Lost Child of Cambodia visits the County College of Morris


What memories does one have from their childhood? Maybe it consists of playing on the playground with friends or going to school to learn the alphabet. But for Sayon Soeun, it consisted of learning how to obey orders from commanding officers and how to shoot a gun or use a grenade. Soeun visited the County College of Morris on Thursday, Feb. 12 and shared the story of his experiences growing up in Cambodia with the Khmer Rouge during the time of the Vietnam invasion and Cambodia genocide. He was a child soldier at the age of 6 and was given a weapon and the power to kill by the age of 9.

He spoke of his life prior to being abducted and what it was like growing up in a military camp. “My parents would tell me not to go far from my house because the boogeyman would get me,” Soeun said. He now knows his parents were talking about the Khmer Rouge. “I remember playing in the rice fields looking for bugs or toads to play with and seeing the kids on the military truck having fun, singing songs. I didn’t want to miss out.”

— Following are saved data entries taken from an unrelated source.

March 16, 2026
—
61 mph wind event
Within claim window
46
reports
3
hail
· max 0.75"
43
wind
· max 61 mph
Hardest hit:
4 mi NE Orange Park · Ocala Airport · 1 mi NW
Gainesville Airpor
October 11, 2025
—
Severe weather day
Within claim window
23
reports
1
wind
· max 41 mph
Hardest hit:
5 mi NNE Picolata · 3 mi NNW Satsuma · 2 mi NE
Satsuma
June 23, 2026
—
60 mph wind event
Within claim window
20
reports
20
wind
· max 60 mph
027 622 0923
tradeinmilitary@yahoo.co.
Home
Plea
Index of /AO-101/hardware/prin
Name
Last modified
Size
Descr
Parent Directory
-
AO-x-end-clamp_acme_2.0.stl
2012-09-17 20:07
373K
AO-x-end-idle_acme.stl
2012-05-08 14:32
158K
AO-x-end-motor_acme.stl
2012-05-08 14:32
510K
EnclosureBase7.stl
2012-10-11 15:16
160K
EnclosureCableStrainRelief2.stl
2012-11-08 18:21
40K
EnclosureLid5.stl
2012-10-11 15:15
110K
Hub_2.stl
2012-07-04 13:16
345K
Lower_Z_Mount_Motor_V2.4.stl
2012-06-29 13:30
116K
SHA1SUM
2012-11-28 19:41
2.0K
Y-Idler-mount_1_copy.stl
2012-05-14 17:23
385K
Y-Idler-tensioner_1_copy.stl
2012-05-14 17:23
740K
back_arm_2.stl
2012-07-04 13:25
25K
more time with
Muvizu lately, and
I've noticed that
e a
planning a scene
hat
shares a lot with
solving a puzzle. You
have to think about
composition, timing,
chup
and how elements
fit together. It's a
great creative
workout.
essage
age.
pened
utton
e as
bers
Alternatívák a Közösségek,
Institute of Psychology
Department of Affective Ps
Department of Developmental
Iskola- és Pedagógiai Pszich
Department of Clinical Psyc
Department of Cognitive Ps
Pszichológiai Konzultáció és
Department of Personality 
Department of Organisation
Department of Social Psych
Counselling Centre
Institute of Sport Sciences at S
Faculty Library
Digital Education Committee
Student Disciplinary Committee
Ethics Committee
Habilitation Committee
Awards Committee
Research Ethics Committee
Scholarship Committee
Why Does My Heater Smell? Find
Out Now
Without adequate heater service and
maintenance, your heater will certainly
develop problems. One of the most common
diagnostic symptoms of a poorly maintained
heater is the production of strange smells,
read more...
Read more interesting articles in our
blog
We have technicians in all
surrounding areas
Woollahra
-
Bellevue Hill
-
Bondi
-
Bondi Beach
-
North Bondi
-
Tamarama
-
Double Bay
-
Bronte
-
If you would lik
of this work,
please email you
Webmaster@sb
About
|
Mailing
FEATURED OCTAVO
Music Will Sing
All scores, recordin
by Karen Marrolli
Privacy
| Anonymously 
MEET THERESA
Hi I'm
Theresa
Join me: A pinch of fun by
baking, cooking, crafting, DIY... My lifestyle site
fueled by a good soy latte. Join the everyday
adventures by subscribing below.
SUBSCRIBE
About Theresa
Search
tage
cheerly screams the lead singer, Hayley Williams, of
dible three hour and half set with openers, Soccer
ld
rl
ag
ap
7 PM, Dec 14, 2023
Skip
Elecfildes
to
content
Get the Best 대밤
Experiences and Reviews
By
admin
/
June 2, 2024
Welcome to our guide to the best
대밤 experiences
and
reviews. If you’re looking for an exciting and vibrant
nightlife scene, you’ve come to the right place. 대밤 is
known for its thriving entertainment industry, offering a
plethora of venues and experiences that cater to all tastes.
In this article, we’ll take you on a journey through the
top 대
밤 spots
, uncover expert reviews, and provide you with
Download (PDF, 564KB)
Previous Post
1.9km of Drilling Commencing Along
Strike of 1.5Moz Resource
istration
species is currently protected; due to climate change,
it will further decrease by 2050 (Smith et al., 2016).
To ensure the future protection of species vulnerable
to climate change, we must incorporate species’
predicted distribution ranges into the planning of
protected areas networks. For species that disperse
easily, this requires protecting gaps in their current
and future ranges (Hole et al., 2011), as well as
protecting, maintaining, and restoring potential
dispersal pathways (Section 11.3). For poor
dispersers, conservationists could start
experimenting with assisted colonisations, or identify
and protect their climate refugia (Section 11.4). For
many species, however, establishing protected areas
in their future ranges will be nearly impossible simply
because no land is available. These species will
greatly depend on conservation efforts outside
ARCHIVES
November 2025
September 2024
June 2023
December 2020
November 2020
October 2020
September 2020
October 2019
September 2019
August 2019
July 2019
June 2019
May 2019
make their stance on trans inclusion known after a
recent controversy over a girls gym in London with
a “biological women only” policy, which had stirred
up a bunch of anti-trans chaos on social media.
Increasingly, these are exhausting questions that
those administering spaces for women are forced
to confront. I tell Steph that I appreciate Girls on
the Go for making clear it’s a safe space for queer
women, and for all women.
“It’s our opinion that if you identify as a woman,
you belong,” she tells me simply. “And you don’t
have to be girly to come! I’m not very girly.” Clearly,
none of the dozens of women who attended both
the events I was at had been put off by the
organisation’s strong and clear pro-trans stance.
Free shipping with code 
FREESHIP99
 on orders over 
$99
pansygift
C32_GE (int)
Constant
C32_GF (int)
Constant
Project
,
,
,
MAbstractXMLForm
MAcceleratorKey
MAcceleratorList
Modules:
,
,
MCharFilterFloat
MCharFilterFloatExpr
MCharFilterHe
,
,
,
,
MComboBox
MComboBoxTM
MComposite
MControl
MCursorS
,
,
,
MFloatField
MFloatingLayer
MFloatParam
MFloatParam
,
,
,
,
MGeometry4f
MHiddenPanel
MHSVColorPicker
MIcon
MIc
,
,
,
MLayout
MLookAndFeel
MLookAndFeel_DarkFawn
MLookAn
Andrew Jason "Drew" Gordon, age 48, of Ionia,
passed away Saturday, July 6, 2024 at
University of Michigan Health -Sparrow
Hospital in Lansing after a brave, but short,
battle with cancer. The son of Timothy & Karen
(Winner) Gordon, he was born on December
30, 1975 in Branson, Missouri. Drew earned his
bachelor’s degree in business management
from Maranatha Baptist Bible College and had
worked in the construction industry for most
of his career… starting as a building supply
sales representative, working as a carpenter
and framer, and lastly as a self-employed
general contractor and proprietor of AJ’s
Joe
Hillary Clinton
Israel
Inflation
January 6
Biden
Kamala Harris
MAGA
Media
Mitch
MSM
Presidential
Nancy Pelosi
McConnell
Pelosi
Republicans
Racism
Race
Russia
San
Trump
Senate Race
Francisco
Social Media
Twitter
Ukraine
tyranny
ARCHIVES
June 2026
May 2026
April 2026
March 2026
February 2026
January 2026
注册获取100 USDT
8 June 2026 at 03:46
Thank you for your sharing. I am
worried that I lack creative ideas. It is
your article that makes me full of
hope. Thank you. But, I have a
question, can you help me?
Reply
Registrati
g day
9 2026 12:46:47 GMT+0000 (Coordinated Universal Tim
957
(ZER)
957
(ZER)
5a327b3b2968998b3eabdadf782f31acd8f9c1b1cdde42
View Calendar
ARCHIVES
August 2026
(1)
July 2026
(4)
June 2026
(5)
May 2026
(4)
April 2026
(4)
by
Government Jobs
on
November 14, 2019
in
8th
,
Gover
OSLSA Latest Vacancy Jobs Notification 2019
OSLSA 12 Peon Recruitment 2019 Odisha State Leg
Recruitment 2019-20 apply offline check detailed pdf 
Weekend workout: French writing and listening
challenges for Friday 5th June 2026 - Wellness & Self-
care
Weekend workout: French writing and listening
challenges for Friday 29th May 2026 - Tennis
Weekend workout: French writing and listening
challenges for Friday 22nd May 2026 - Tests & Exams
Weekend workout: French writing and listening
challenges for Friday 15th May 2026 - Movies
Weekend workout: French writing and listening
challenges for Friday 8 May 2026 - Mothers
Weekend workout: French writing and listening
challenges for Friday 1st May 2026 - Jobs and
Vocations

Soeun explained what he experienced in the camp. “For the first couple of days we would get lectured. They would tell me my soul belonged to the government. They would say everyone around you is your enemy; you cannot trust anyone but the government. If you snitch on anyone they would promote you, and if someone was accused of a crime, they would choose someone else in the group to do the execution.”

Soon each of the young soldiers were assigned jobs; Soeun was only nine at this time. “It was my duty to patrol my village making sure no one came in or out. I had an AK-47, a 9 mm, and grenades on me all the time. If I saw someone trying to escape I had the authority to execute them on the spot with no questions asked, I had the power to choose whether someone would live or die.”

During the time Soeun guarded his village, Vietnam invaded Cambodia, and Soeun as well as others in his platoon were then given the job of leading civilians away from the front lines. The Vietnamese quickly broke through, and eventually all resources were dissolved, at which time Soeun and others like him were free to walk among the other civilians.

One of the audience members asked, “What was going through your mind after liberation?” Soeun’s answer, “I was in a black hole. I was just trying to survive, living day by day.”

He continued to walk until he reached Thailand and described himself as looking like the “Michelin Man” after his treacher- ous journey because he became ill. Soon after reaching Thailand, the Red Cross set up a refugee camp and orphanage which he then lived in. He was eventually picked to be sponsored and adopted. He moved to Connecticut where his adopted parents lived.

“Have you ever met any of the other child soldiers that were in your platoon?” another audience member asked. “A lot of child soldiers have come to America but do not wish to talk about the horrors they experienced,” Soeun said.

In Burcu Munyas’ “Journal of Genocide Research: In the Minds of Cambodian Youth” survivors explain, “The ways in which survivors deal with the experience of genocide vary, in accordance with per- sonal histories, experiences and internal resiliency. Some find refuge in silence. Some are compelled to tell and retell their stories to bear witness, to educate their children, and to honor those who died.”